Cuja vida é como um moinho bem construído,
Abastecido com água em abundância;
A felicidade amontoada continua a baixar,
E as palmas continuam a tocar ruidosamente.
—Robert Burns, “Discurso ao Unco Guid”
Durante Seu ministério terreno, Nosso Senhor ensinou a Seus discípulos a parábola do joio e do trigo, usando o simbolismo de como eles crescem juntos e devem ser deixados assim até a colheita, para que, ao arrancar o joio, não se arranque também o trigo. Somente na colheita eles seriam celebrados. Quando solicitado a explicá-la, Cristo declarou que os bons e os maus habitariam juntos no Reino de Deus — a Igreja — até o fim. Esta é uma lição importante para aqueles que desejam compreender a história da Igreja e do mundo — com a compreensão adicional de que tanto o joio quanto o trigo crescem em nossos próprios corações.
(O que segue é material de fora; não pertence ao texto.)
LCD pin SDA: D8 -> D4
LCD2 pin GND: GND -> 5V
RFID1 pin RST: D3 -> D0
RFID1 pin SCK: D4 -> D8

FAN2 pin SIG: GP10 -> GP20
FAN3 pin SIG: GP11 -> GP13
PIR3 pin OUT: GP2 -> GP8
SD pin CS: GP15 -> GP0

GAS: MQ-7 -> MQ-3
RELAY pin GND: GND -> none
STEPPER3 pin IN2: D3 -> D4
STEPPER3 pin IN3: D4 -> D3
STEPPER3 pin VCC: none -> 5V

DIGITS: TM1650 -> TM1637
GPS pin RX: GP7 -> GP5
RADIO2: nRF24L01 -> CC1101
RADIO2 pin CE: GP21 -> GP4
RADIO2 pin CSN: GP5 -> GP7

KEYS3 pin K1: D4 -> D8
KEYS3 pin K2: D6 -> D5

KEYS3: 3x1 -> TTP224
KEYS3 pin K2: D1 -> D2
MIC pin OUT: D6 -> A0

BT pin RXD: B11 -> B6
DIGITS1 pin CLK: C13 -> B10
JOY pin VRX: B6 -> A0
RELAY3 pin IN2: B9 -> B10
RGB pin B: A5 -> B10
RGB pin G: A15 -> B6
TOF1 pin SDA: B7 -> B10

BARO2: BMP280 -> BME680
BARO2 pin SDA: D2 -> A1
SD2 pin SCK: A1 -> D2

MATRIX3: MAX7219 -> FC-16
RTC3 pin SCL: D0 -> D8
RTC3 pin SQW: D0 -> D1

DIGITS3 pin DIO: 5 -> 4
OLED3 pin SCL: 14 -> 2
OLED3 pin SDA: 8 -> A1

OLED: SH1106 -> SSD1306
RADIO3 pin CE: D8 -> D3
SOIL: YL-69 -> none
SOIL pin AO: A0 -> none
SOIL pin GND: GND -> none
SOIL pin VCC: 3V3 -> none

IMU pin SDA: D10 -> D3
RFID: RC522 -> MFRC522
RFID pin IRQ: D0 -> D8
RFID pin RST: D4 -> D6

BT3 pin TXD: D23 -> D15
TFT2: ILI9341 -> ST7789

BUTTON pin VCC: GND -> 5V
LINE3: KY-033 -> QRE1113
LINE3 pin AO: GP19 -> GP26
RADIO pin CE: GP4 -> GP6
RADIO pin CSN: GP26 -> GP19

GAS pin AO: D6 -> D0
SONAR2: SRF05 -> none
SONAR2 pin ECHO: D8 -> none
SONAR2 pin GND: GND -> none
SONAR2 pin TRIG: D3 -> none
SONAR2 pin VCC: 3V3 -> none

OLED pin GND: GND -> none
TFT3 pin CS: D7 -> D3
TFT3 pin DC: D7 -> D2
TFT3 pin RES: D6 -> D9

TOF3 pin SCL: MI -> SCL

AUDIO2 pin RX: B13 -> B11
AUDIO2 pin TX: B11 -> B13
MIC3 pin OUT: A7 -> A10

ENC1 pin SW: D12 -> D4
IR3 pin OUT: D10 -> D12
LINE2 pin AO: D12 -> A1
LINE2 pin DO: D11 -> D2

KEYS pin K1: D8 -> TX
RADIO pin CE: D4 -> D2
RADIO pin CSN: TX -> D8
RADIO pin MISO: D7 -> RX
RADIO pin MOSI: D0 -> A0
Desde o início da Igreja, houve aqueles que desejavam uma Igreja moralmente exclusiva para os eleitos, ou ambas, e uma doutrina esotérica secreta de Cristo, comunicada a esses mesmos ou a outros eleitos, muito mais rica, profunda e superior à doutrina exotérica comunicada aos fiéis pela hierarquia normal e, muitas vezes, terrivelmente falha da Igreja. A natureza exata desses dois objetivos variou enormemente ao longo da história da Igreja, mas eles nos acompanham desde o início e subsistem até hoje.